Cooperative model under pressure
Electric cooperatives were originally designed and implemented to serve distributed and largely stable loads across rural communities by providing reliable and affordable energy. The success of this model has helped enable steady economic growth across regions served by cooperatives, positioning many of these areas as attractive sites for new AI data centers and other large facilities.
For larger, investor-owned utilities (IOUs), a new data center backed by one of today's hyperscalers may represent only a modest share of overall load growth. For many cooperatives, however, that same increase can be transformative. For example, while a 400-megawatt facility may account for less than 5% of total load served by an IOU, it could represent as much as 70% of a smaller cooperative’s peak system capacity. In response to these changes, cooperatives must rethink how they plan to pursue growth opportunities while continuing to provide reliable, affordable energy.
In addition to redefining portfolio strategy and operations, the impact of these loads is also financial. Large commercial customers represent an opportunity to bring higher revenue, which cooperatives, as nonprofit organizations, can reinvest into system upgrades, reliability improvements, member services and community programs. For many rural communities, that reinvestment translates into higher-quality service. But capturing that value requires cooperatives to move with confidence in a market where efficiency and credibility are fundamental.
New realities of the market
Demand growth is driving unprecedented development, putting cooperatives in direct competition with IOUs for limited equipment, materials and construction capacity. Success depends on understanding the market’s new ground rules, which are redefining how projects are planned and delivered:
- Procurement comes first. With long-lead equipment in short supply, securing transformers, switchgear and other major components early is essential.

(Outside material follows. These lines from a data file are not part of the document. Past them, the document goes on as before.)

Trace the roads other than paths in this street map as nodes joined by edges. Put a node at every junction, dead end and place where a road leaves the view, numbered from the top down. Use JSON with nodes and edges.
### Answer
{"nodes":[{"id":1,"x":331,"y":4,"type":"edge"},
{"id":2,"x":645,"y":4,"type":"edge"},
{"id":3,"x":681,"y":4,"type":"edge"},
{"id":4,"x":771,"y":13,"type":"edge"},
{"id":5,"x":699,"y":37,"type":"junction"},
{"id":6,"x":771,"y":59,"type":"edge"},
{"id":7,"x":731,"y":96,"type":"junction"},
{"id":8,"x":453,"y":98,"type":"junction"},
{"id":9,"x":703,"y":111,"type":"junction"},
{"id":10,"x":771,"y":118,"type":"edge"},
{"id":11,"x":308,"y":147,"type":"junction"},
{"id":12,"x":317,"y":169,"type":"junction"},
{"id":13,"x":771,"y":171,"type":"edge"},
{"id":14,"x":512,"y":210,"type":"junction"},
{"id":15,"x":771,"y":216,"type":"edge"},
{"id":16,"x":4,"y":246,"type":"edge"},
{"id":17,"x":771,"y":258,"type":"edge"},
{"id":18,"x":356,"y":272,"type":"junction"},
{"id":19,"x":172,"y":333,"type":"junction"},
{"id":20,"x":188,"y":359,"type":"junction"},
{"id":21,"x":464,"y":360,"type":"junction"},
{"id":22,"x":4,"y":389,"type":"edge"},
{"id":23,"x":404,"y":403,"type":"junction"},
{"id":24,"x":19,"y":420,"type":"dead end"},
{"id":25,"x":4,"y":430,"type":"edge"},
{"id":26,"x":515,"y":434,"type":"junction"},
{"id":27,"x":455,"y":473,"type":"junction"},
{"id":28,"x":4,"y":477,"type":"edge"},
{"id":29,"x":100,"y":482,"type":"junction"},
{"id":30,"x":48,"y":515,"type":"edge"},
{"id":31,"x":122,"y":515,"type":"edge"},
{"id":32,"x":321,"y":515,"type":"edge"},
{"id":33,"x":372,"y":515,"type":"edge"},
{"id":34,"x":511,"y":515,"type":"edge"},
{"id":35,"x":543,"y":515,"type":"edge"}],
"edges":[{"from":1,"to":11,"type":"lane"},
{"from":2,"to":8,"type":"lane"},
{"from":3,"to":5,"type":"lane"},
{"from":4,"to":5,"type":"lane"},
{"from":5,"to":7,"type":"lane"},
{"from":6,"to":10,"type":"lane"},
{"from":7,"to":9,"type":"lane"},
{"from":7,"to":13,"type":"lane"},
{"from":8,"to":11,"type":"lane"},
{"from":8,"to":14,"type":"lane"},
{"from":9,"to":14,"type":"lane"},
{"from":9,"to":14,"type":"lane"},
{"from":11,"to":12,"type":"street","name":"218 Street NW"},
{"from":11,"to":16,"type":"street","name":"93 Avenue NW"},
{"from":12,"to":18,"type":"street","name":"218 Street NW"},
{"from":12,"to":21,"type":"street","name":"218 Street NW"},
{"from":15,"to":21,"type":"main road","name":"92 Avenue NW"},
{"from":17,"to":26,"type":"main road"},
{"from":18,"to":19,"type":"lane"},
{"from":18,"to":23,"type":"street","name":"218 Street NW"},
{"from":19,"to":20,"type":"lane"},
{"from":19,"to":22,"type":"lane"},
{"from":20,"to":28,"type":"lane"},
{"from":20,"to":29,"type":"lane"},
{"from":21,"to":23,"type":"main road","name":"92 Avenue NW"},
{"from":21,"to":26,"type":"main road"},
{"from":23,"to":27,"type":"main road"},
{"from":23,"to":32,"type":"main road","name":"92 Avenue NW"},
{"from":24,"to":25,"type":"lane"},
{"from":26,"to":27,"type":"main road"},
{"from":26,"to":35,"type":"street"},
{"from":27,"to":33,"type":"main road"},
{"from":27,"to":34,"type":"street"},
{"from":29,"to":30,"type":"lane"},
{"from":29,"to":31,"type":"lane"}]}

In many cases, this means placing deposits before permits are finalized or projects are fully defined.
- Collaborative delivery is rising. Utilities and project teams are increasingly using open-book and other collaborative delivery models instead of traditional design-bid-build. These collaborative approaches offer greater flexibility and enable cooperatives to share risk and stay competitive.
- Financing adds complexity. Many cooperatives rely on Rural Utilities Service financing, which brings valuable support but also additional layers of oversight and documentation. Balancing these requirements with the need for speed and market agility is an ongoing challenge.
For cooperatives, the path forward relies on building trusted relationships early — with engineer-procure-construct (EPC) partners, equipment manufacturers and financial institutions — to secure capacity, control costs and maintain momentum as system demands continue to rise.
Need for new backstops
Cooperatives are well positioned to serve new large loads required by data centers, oil producers and advanced manufacturers. Yet projects built for a few concentrated customers can challenge the cooperative principle of broadly shared benefits. Traditional financing that spreads costs across all members may not fit these circumstances.
Cooperatives and other not-for-profit utilities will increasingly turn to private capital markets when traditional federal loans fall short. This shift requires financial acumen to navigate lenders, debt markets and credit ratings. It also raises new questions about how to allocate patronage capital, since much of the revenue may come from a small number of high-demand customers or windfall events.
Federal backstops designed for rural electrification no longer match today’s needs. Updating these programs while engaging partners that combine engineering and financial acumen will help cooperatives take on larger projects.
Looking ahead
Electrification, industrial onshoring and digital infrastructure are creating structural shifts that will define the next generation of energy planning. For cooperatives, the question is not whether to grow but how to do so in a way that maintains affordability, supports reliability and strengthens the communities they serve.